### Records for processing

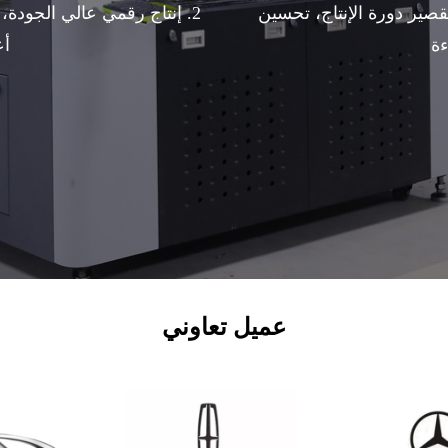
تقصير دورة الإنتاج، تحسين
2. إنتاج رقمي عالي الجودة، 
ءة
أع
عميل تعاوني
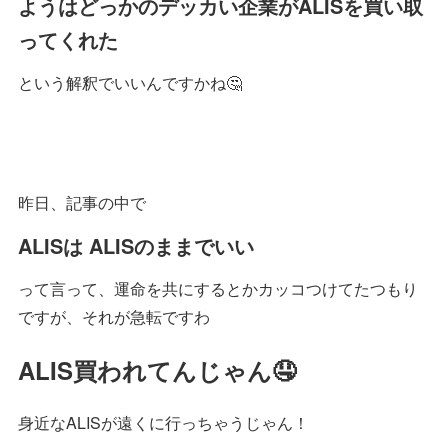
ようはどっかのデッカい企業がALISを買い取
ってくれた
という解釈でいいんですかね🤔
昨日、記事の中で
ALISは ALISのままでいい
って言って、運命を共にするとかカッコつけてたつもり
ですが、それが急転ですわ
ALIS買われてんじゃん🤤
身近なALISが遠くに行っちゃうじゃん！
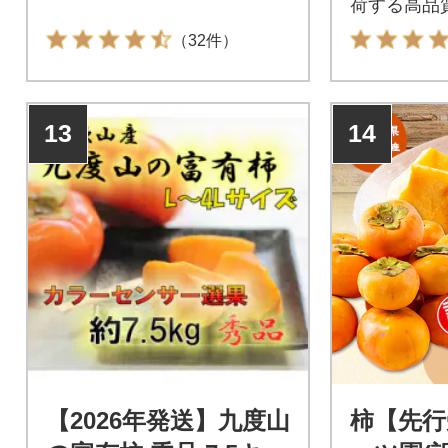
荷する高品
ねなし柿」
（32件）
13
14
【2026年発送】九度山
柿【先行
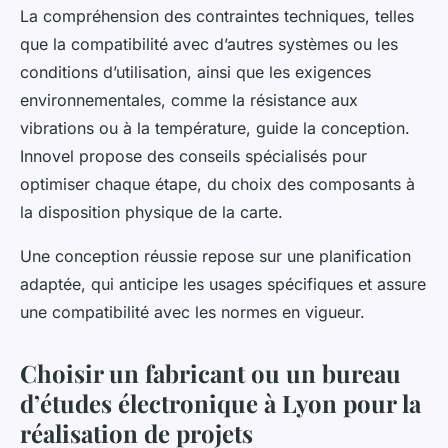
La compréhension des contraintes techniques, telles
que la compatibilité avec d’autres systèmes ou les
conditions d’utilisation, ainsi que les exigences
environnementales, comme la résistance aux
vibrations ou à la température, guide la conception.
Innovel propose des conseils spécialisés pour
optimiser chaque étape, du choix des composants à
la disposition physique de la carte.
Une conception réussie repose sur une planification
adaptée, qui anticipe les usages spécifiques et assure
une compatibilité avec les normes en vigueur.
Choisir un fabricant ou un bureau
d’études électronique à Lyon pour la
réalisation de projets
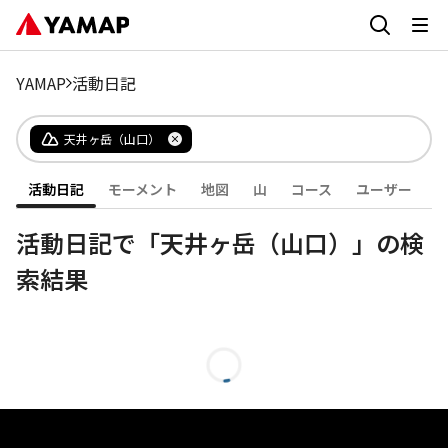
YAMAP
活動日記
天井ヶ岳（山口）
活動日記
モーメント
地図
山
コース
ユーザー
活動日記で「天井ヶ岳（山口）」の検
索結果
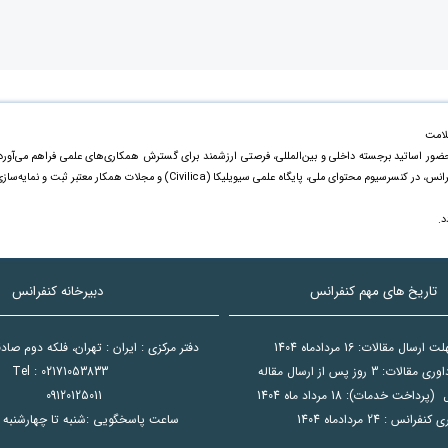
لامت
ا حضور اساتید برجسته داخلی و بین‌المللی، فرصتی ارزشمند برای گسترش همکاری‌های علمی فراهم می‌آورد
مقالات ارائه‌شده علاوه بر چاپ ویژه در مجموعه رسمی کنفرانس، در کنسرسیوم محتوای ملی، پایگاه علمی سیویلیکا (Civilica) و مجلات همکار معتبر ثبت و نمایه‌
د.
تاریخ های مهم کنفرانس
دبیرخانه کنفرانس
سال مقالات: 16 مردادماه 1404
دفتر مرکزی : ایران : تهران، فلکه دوم صا
ت: 3 روز پس از ارسال مقاله
Tel : 02171053833
اخت خدمات): 18 مرداد ماه 1404
09120125011
کنفرانس : 24 مردادماه 1404
ساعت پاسخگویی :شنبه تا چهارشنبه 8:00 الی 15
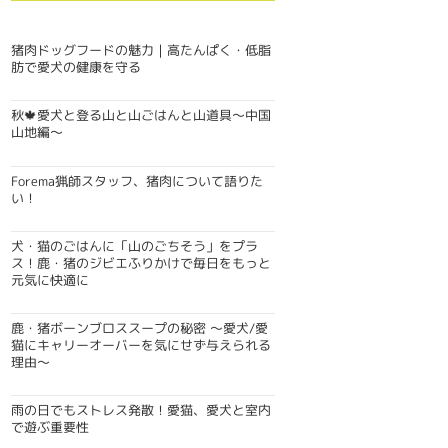
猪肉ドッグフードの魅力｜高たんぱく・低脂
肪で愛犬の健康を守る
秋🍁愛犬と登る山と山ごはんと山道具〜中国
山地編〜
Forema猟師スタッフ、猪肉について語りた
い！
犬・猫のごはんに「山のごちそう」をプラ
ス！鹿・猪のジビエふりかけで毎日をもっと
元気に快適に
鹿・猪ボーンブロススープの秘密 〜愛犬/愛
猫にキャリーオーバーを気にせず与えられる
理由〜
雨の日でもストレス発散！愛猫、愛犬と室内
で遊ぶ重要性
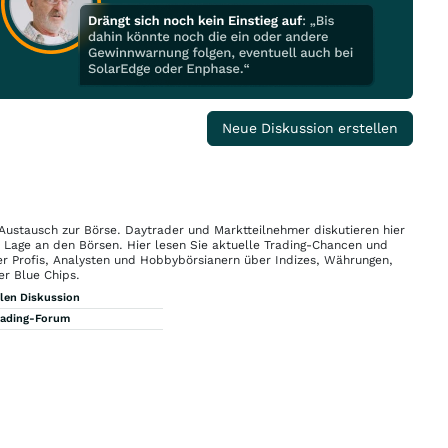
Neue Diskussion erstellen
 Austausch zur Börse. Daytrader und Marktteilnehmer diskutieren hier
n Lage an den Börsen. Hier lesen Sie aktuelle Trading-Chancen und
r Profis, Analysten und Hobbybörsianern über Indizes, Währungen,
er Blue Chips.
llen Diskussion
rading-Forum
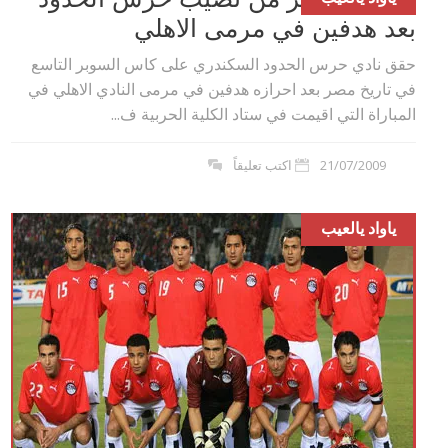
بعد هدفين في مرمى الاهلي
حقق نادي حرس الحدود السكندري على كاس السوبر التاسع
في تاريخ مصر بعد احرازه هدفين في مرمى النادي الاهلي في
المباراة التي اقيمت في ستاد الكلية الحربية ف...
21/07/2009
اكتب تعليقاً
ياواد يالعيب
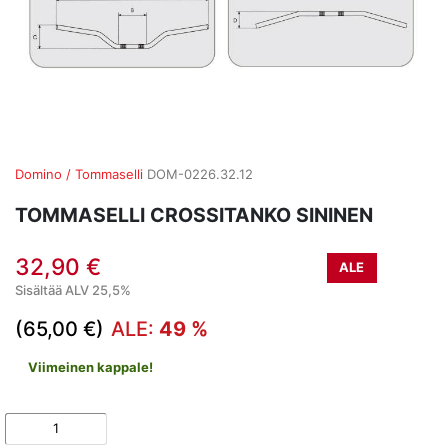
Domino / Tommaselli
DOM-0226.32.12
TOMMASELLI CROSSITANKO SININEN
32,90 €
ALE
Sisältää ALV 25,5%
(65,00 €)
ALE:
49 %
Viimeinen kappale!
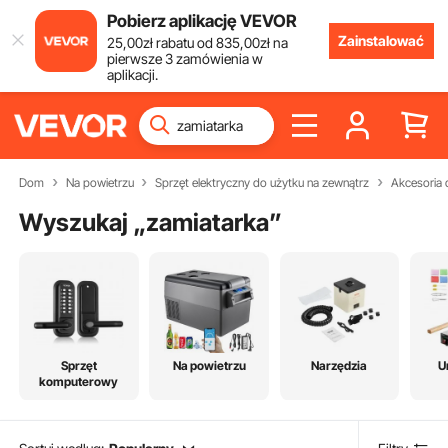
Pobierz aplikację VEVOR
Zainstalować
25
,00
zł
rabatu od
835
,00
zł
na
pierwsze 3 zamówienia w
aplikacji.
Dom
Na powietrzu
Sprzęt elektryczny do użytku na zewnątrz
Akcesoria 
Wyszukaj „
zamiatarka
”
Sprzęt
Na powietrzu
Narzędzia
U
komputerowy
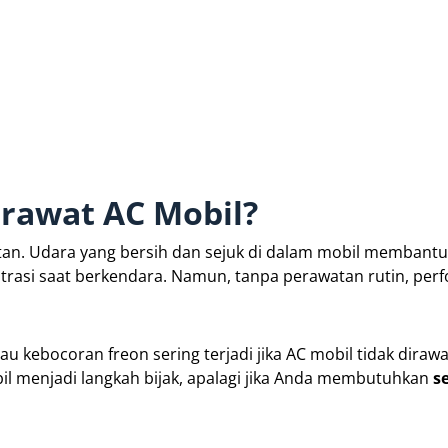
rawat AC Mobil?
tan. Udara yang bersih dan sejuk di dalam mobil membantu
trasi saat berkendara. Namun, tanpa perawatan rutin, per
u kebocoran freon sering terjadi jika AC mobil tidak dirawat
il menjadi langkah bijak, apalagi jika Anda membutuhkan
s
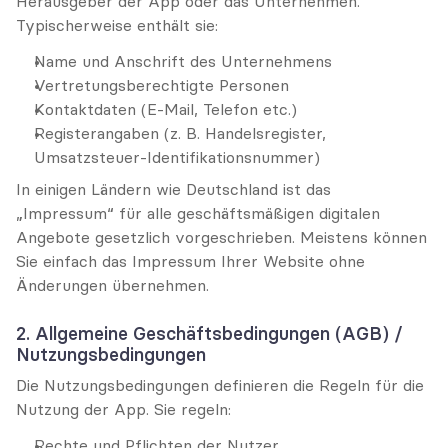
Herausgeber der App oder das Unternehmen. 
Typischerweise enthält sie:
Name und Anschrift des Unternehmens
Vertretungsberechtigte Personen
Kontaktdaten (E-Mail, Telefon etc.)
Registerangaben (z. B. Handelsregister, 
Umsatzsteuer-Identifikationsnummer)
In einigen Ländern wie Deutschland ist das 
„Impressum“ für alle geschäftsmäßigen digitalen 
Angebote gesetzlich vorgeschrieben. Meistens können 
Sie einfach das Impressum Ihrer Website ohne 
Änderungen übernehmen.
2. Allgemeine Geschäftsbedingungen (AGB) / 
Nutzungsbedingungen
Die Nutzungsbedingungen definieren die Regeln für die 
Nutzung der App. Sie regeln:
Rechte und Pflichten der Nutzer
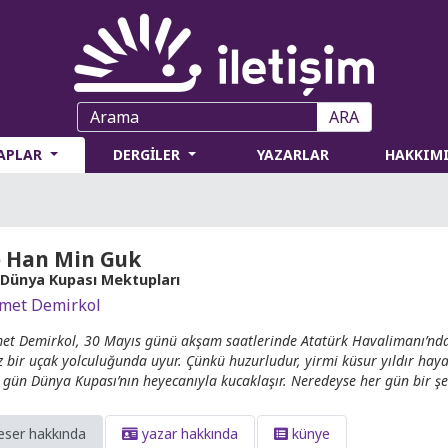
ARA
TAPLAR
DERGİLER
YAZARLAR
HAKKIM
 Han Min Guk
 Dünya Kupası Mektupları
met Demirkol
t Demirkol, 30 Mayıs günü akşam saatlerinde Atatürk Havalimanı’ndan
ez bir uçak yolculuğunda uyur. Çünkü huzurludur, yirmi küsur yıldır hay
i gün Dünya Kupası’nın heyecanıyla kucaklaşır. Neredeyse her gün bir şe
eser hakkında
yazar hakkında
künye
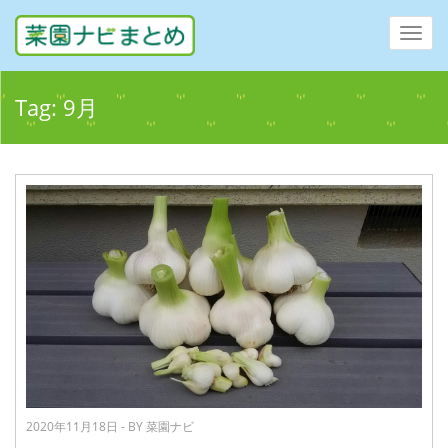
Toggl
navig
Tag:
9月
2020年11月18日 - BY 菜園ナビ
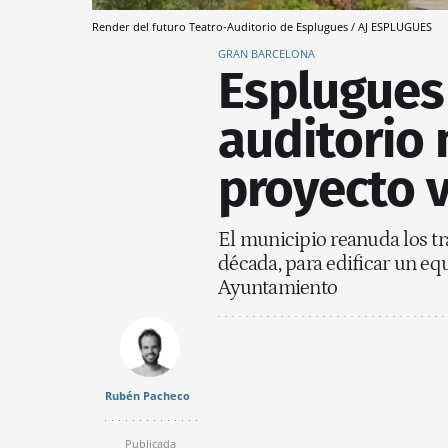
Render del futuro Teatro-Auditorio de Esplugues / AJ ESPLUGUES
GRAN BARCELONA
Esplugues
auditorio 
proyecto 
El municipio reanuda los t
década, para edificar un equ
Ayuntamiento
Rubén Pacheco
Publicada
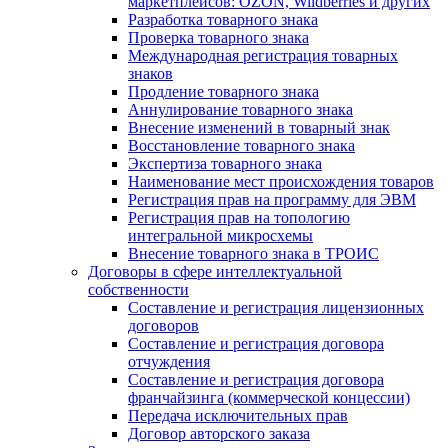
маркетплейсов: OZON, Wildberries и других
Разработка товарного знака
Проверка товарного знака
Международная регистрация товарных
знаков
Продление товарного знака
Аннулирование товарного знака
Внесение изменений в товарный знак
Восстановление товарного знака
Экспертиза товарного знака
Наименование мест происхождения товаров
Регистрация прав на программу для ЭВМ
Регистрация прав на топологию
интегральной микросхемы
Внесение товарного знака в ТРОИС
Договоры в сфере интеллектуальной
собственности
Составление и регистрация лицензионных
договоров
Составление и регистрация договора
отчуждения
Составление и регистрация договора
франчайзинга (коммерческой концессии)
Передача исключительных прав
Договор авторского заказа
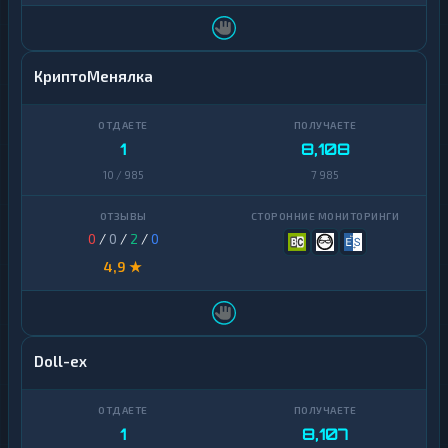
КриптоМенялка
1
8,108
10 / 985
7 985
0
/
0
/
2
/
0
4,9 ★
Doll-ex
1
8,107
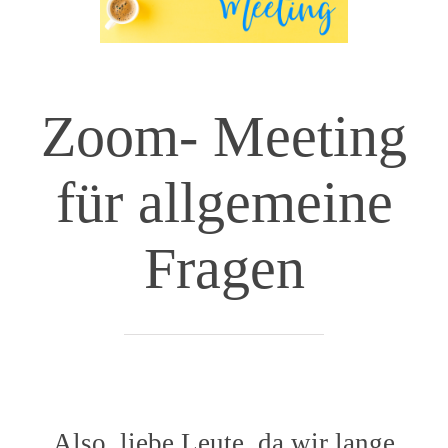
Zoom- Meeting
für allgemeine
Fragen
Also, liebe Leute, da wir lange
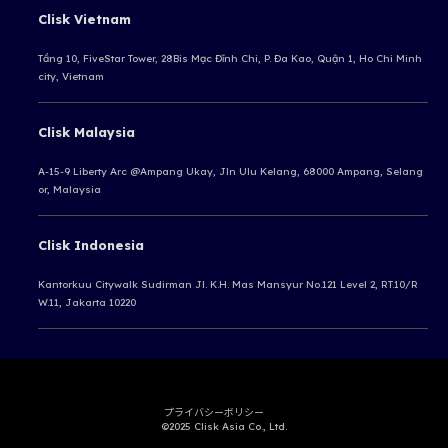
Clisk Vietnam
Tầng 10, FiveStar Tower, 28Bis Mạc Đĩnh Chi, P. Đa Kao, Quận 1, Ho Chi Minh
city, Vietnam
Clisk Malaysia
A-15-9 Liberty Arc @Ampang Ukay,
Jln Ulu Kelang, 68000 Ampang,
Selang
or, Malaysia
Clisk Indonesia
Kantorkuu Citywalk Sudirman
Jl. K.H. Mas Mansyur No.121 Level 2, RT.10/R
W.11, Jakarta 10220
プライバシーボリシー
©2025 Clisk Asia Co., Ltd.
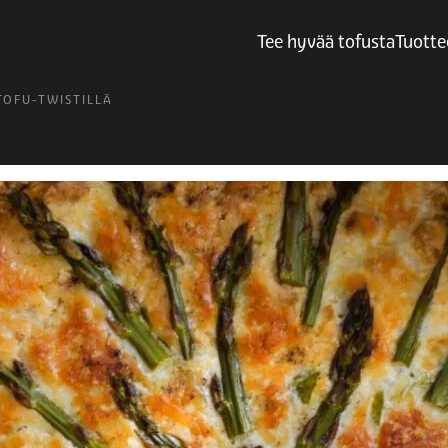
Tee hyvää tofusta
Tuotte
TOFU-TWISTILLÄ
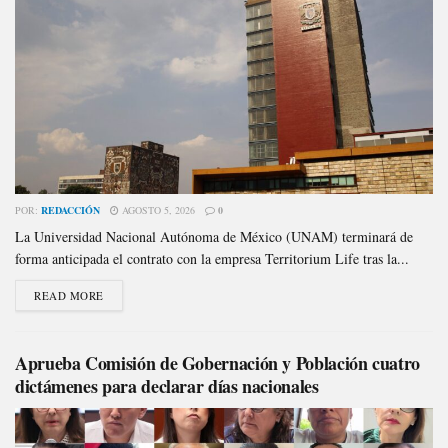
POR:
REDACCIÓN
AGOSTO 5, 2026
0
La Universidad Nacional Autónoma de México (UNAM) terminará de
forma anticipada el contrato con la empresa Territorium Life tras la...
READ MORE
Aprueba Comisión de Gobernación y Población cuatro
dictámenes para declarar días nacionales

######

* [Activity] Please rewrite the text of all the items above, swapping "Clisk" for "Klisk" wherever it occurs and leaving every other word unchanged. Give only the text, without the pictures.

* [Output for this task]
تقصير دورة الإنتاج، تحسين
2. إنتاج رقمي عالي الجودة، 
ءة
أع
عميل تعاوني
ようはどっかのデッカい企業がALISを買い取
ってくれた
という解釈でいいんですかね🤔
昨日、記事の中で
ALISは ALISのままでいい
って言って、運命を共にするとかカッコつけてたつもり
ですが、それが急転ですわ
ALIS買われてんじゃん🤤
身近なALISが遠くに行っちゃうじゃん！
荷する高品
ねなし柿」
（32件）
13
14
【2026年発送】九度山
柿【先行
La compréhension des contraintes techniques, telles
que la compatibilité avec d’autres systèmes ou les
conditions d’utilisation, ainsi que les exigences
environnementales, comme la résistance aux
vibrations ou à la température, guide la conception.
Innovel propose des conseils spécialisés pour
optimiser chaque étape, du choix des composants à
la disposition physique de la carte.
Une conception réussie repose sur une planification
adaptée, qui anticipe les usages spécifiques et assure
une compatibilité avec les normes en vigueur.
Choisir un fabricant ou un bureau
d’études électronique à Lyon pour la
réalisation de projets
YAMAP
活動日記
天井ヶ岳（山口）
活動日記
モーメント
地図
山
コース
ユーザー
活動日記で「天井ヶ岳（山口）」の検
索結果
لامت
ا حضور اساتید برجسته داخلی و بین‌المللی، فرصتی ارزشمند برای گسترش همکاری‌های علمی فراهم می‌آورد
مقالات ارائه‌شده علاوه بر چاپ ویژه در مجموعه رسمی کنفرانس، در کنسرسیوم محتوای ملی، پایگاه علمی سیویلیکا (Civilica) و مجلات همکار معتبر ثبت و نمایه‌
د.
تاریخ های مهم کنفرانس
دبیرخانه کنفرانس
سال مقالات: 16 مردادماه 1404
دفتر مرکزی : ایران : تهران، فلکه دوم صا
ت: 3 روز پس از ارسال مقاله
Tel : 02171053833
اخت خدمات): 18 مرداد ماه 1404
09120125011
کنفرانس : 24 مردادماه 1404
ساعت پاسخگویی :شنبه تا چهارشنبه 8:00 الی 15
猪肉ドッグフードの魅力｜高たんぱく・低脂
肪で愛犬の健康を守る
秋🍁愛犬と登る山と山ごはんと山道具〜中国
山地編〜
Forema猟師スタッフ、猪肉について語りた
い！
犬・猫のごはんに「山のごちそう」をプラ
ス！鹿・猪のジビエふりかけで毎日をもっと
元気に快適に
鹿・猪ボーンブロススープの秘密 〜愛犬/愛
猫にキャリーオーバーを気にせず与えられる
理由〜
雨の日でもストレス発散！愛猫、愛犬と室内
で遊ぶ重要性
Neue Diskussion erstellen
 Austausch zur Börse. Daytrader und Marktteilnehmer diskutieren hier
n Lage an den Börsen. Hier lesen Sie aktuelle Trading-Chancen und
r Profis, Analysten und Hobbybörsianern über Indizes, Währungen,
er Blue Chips.
llen Diskussion
rading-Forum
بعد هدفين في مرمى الاهلي
حقق نادي حرس الحدود السكندري على كاس السوبر التاسع
في تاريخ مصر بعد احرازه هدفين في مرمى النادي الاهلي في
المباراة التي اقيمت في ستاد الكلية الحربية ف...
21/07/2009
اكتب تعليقاً
ياواد يالعيب
Domino / Tommaselli
DOM-0226.32.12
TOMMASELLI CROSSITANKO SININEN
32,90 €
ALE
Sisältää ALV 25,5%
(65,00 €)
ALE:
49 %
Viimeinen kappale!
Pobierz aplikację VEVOR
Zainstalować
25
,00
zł
rabatu od
835
,00
zł
na
pierwsze 3 zamówienia w
aplikacji.
Dom
Na powietrzu
Sprzęt elektryczny do użytku na zewnątrz
Akcesoria 
Wyszukaj „
zamiatarka
”
Sprzęt
Na powietrzu
Narzędzia
U
komputerowy
rawat AC Mobil?
tan. Udara yang bersih dan sejuk di dalam mobil membantu
trasi saat berkendara. Namun, tanpa perawatan rutin, per
u kebocoran freon sering terjadi jika AC mobil tidak dirawat
il menjadi langkah bijak, apalagi jika Anda membutuhkan
s
Herausgeber der App oder das Unternehmen. 
Typischerweise enthält sie:
Name und Anschrift des Unternehmens
Vertretungsberechtigte Personen
Kontaktdaten (E-Mail, Telefon etc.)
Registerangaben (z. B. Handelsregister, 
Umsatzsteuer-Identifikationsnummer)
In einigen Ländern wie Deutschland ist das 
„Impressum“ für alle geschäftsmäßigen digitalen 
Angebote gesetzlich vorgeschrieben. Meistens können 
Sie einfach das Impressum Ihrer Website ohne 
Änderungen übernehmen.
2. Allgemeine Geschäftsbedingungen (AGB) / 
Nutzungsbedingungen
Die Nutzungsbedingungen definieren die Regeln für die 
Nutzung der App. Sie regeln:
Rechte und Pflichten der Nutzer
ARA
TAPLAR
DERGİLER
YAZARLAR
HAKKIM
 Han Min Guk
 Dünya Kupası Mektupları
met Demirkol
t Demirkol, 30 Mayıs günü akşam saatlerinde Atatürk Havalimanı’ndan
ez bir uçak yolculuğunda uyur. Çünkü huzurludur, yirmi küsur yıldır hay
i gün Dünya Kupası’nın heyecanıyla kucaklaşır. Neredeyse her gün bir şe
eser hakkında
yazar hakkında
künye
Toggl
navig
Tag:
9月
2020年11月18日 - BY 菜園ナビ
Render del futuro Teatro-Auditorio de Esplugues / AJ ESPLUGUES
GRAN BARCELONA
Esplugues
auditorio 
proyecto 
El municipio reanuda los t
década, para edificar un equ
Ayuntamiento
Rubén Pacheco
Publicada
маркетплейсов: OZON, Wildberries и других
Разработка товарного знака
Проверка товарного знака
Международная регистрация товарных
знаков
Продление товарного знака
Аннулирование товарного знака
Внесение изменений в товарный знак
Восстановление товарного знака
Экспертиза товарного знака
Наименование мест происхождения товаров
Регистрация прав на программу для ЭВМ
Регистрация прав на топологию
интегральной микросхемы
Внесение товарного знака в ТРОИС
Договоры в сфере интеллектуальной
собственности
Составление и регистрация лицензионных
договоров
Составление и регистрация договора
отчуждения
Составление и регистрация договора
франчайзинга (коммерческой концессии)
Передача исключительных прав
Договор авторского заказа
КриптоМенялка
1
8,108
10 / 985
7 985
0
/
0
/
2
/
0
4,9 ★
Doll-ex
1
8,107
Zoom- Meeting
für allgemeine
Fragen
Also, liebe Leute, da wir lange
Klisk Vietnam
Tầng 10, FiveStar Tower, 28Bis Mạc Đĩnh Chi, P. Đa Kao, Quận 1, Ho Chi Minh
city, Vietnam
Klisk Malaysia
A-15-9 Liberty Arc @Ampang Ukay,
Jln Ulu Kelang, 68000 Ampang,
Selang
or, Malaysia
Klisk Indonesia
Kantorkuu Citywalk Sudirman
Jl. K.H. Mas Mansyur No.121 Level 2, RT.10/R
W.11, Jakarta 10220
プライバシーボリシー
©2025 Klisk Asia Co., Ltd.
Tee hyvää tofusta
Tuotte
TOFU-TWISTILLÄ
POR:
REDACCIÓN
AGOSTO 5, 2026
0
La Universidad Nacional Autónoma de México (UNAM) terminará de
forma anticipada el contrato con la empresa Territorium Life tras la...
READ MORE
Aprueba Comisión de Gobernación y Población cuatro
dictámenes para declarar días nacionales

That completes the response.